After viewing the data, it can be seen that we need to combine the date into a single variable (from the year, month and day). I also select away the previous three variables of month year and day, and rename the other variables.
```{r}
mydata2 <- mydata %>%
mutate (date=ymd(paste(Year, Month, Day, sep = "-")))%>%
select(date, everything())%>%
select(-Year,-Month,-Day)%>%
rename (Target_Rate = "Federal.Funds.Target.Rate", Upper_Target="Federal.Funds.Upper.Target", Lower_Target="Federal.Funds.Lower.Target", Effective_Rate="Effective.Federal.Funds.Rate", GDP_Percent_Change="Real.GDP..Percent.Change.", Unemployment_Rate="Unemployment.Rate", Inflation_Rate="Inflation.Rate")
glimpse(mydata2)
View(mydata2)
```
It can be seen that the date variable has been appropriately created, and other variables are modified.
### Tidy Data (as needed)
The data is already tidy, with ymd observations from 1954 to 2017.
### Missing values
The next task is to look at the missing values systematically.
```{r}
df_missing <- mydata2 %>%
summarise_all(funs(n_miss = sum(is.na(.)), prop_miss = mean(is.na(.))))
glimpse(df_missing)
```
Here, we can see the proportion of missing values. I suspect that the missing values could be date specific.
```{r}
ggplot(mydata2, aes(x = date, y = Target_Rate)) +
geom_miss_point()
ggplot(mydata2, aes(x = date, y = Upper_Target)) +
geom_miss_point()
ggplot(mydata2, aes(x = date, y = Lower_Target)) +
geom_miss_point()
```
We can see that the variable Target_Rate is completely missing before 1980's and is also missing after late 2000s. It seems that upper and lower targets replace the Target_Rate variable.
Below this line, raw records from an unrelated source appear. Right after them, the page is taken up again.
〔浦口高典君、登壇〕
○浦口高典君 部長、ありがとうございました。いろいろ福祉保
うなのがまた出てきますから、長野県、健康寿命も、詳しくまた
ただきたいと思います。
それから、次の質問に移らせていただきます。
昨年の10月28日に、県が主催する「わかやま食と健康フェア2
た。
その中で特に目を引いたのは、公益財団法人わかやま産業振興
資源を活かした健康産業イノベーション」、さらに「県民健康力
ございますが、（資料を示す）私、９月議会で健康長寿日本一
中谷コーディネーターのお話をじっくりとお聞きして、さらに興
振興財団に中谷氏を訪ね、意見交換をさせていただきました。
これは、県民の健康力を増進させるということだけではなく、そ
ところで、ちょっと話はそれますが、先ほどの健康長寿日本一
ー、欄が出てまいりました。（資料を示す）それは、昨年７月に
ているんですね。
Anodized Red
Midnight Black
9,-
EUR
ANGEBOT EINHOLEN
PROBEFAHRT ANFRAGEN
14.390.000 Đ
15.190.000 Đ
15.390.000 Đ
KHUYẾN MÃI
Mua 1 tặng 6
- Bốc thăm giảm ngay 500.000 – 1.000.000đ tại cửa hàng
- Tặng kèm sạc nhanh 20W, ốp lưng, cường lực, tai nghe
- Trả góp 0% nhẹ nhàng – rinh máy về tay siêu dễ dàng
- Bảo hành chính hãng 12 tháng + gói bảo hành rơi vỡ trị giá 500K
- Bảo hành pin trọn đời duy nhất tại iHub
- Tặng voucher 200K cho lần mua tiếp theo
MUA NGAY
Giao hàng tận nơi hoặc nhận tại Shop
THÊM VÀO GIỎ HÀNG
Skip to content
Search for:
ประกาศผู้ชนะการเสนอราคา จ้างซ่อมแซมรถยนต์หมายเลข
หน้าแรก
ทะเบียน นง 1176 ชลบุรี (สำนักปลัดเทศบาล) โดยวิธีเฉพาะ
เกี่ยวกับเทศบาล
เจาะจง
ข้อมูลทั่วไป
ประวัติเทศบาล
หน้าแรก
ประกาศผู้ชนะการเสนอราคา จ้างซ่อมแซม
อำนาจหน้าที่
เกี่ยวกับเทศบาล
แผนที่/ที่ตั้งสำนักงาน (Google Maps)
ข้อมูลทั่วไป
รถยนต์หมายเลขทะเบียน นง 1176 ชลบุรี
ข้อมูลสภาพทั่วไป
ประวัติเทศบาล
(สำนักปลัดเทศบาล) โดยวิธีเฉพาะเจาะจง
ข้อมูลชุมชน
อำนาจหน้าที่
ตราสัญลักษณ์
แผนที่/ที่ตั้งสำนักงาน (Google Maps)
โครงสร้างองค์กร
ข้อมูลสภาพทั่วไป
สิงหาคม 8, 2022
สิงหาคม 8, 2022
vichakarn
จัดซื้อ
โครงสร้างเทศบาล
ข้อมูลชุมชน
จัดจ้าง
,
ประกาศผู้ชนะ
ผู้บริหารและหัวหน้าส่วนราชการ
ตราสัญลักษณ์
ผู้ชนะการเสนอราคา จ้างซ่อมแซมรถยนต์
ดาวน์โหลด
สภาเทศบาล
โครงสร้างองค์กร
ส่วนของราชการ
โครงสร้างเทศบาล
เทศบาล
Now, I first filter data from 1980, and also impute the missing values from the later part of the data where Target_Rate is missing, but lower and upper target rates are present.
### Identifying variables that need to be mutated
```{r}
mydata3 <- mydata2 %>%
filter(date> ymd("1982-09-01"))%>%
mutate (Imputed_Target_Rate = ifelse(is.na(Target_Rate), (Lower_Target + Upper_Target) / 2, Target_Rate))
glimpse(mydata3)
```
We can now see that the effective rate and the target rate usually move together, and that pattern is retained even after imputation. I this imputation, I have imputed the missing target rates, with the averages of lower and upper targets.
```{r}
mydata4 <- mydata3 %>%
gather(variable, value, Imputed_Target_Rate, Effective_Rate)
ggplot(mydata4, aes(x = date, y = value, color = variable)) +
geom_line()
```
We could moreover, impute the missing values of GDP_percent_change, Unemployment_rate, and Inflation_rate by the annual averages:
```{r}
mydata5 <- mydata3 %>%
group_by(year = lubridate::year(date)) %>%
mutate(GDP_Percent_Change_imputed = ifelse(is.na(GDP_Percent_Change), mean(GDP_Percent_Change, na.rm = TRUE), GDP_Percent_Change)) %>%
mutate(Unemployment_Rate_imputed = ifelse(is.na(Unemployment_Rate), mean(Unemployment_Rate, na.rm = TRUE), Unemployment_Rate)) %>%
mutate(Inflation_Rate_imputed = ifelse(is.na(Inflation_Rate), mean(Inflation_Rate, na.rm = TRUE), Inflation_Rate)) %>%
ungroup()
mydata6 <- mydata5 %>%
select(date, Imputed_Target_Rate, Effective_Rate, GDP_Percent_Change_imputed, Unemployment_Rate_imputed, Inflation_Rate_imputed)
glimpse(mydata6)
```
This is how the final dataset looks like after imputations.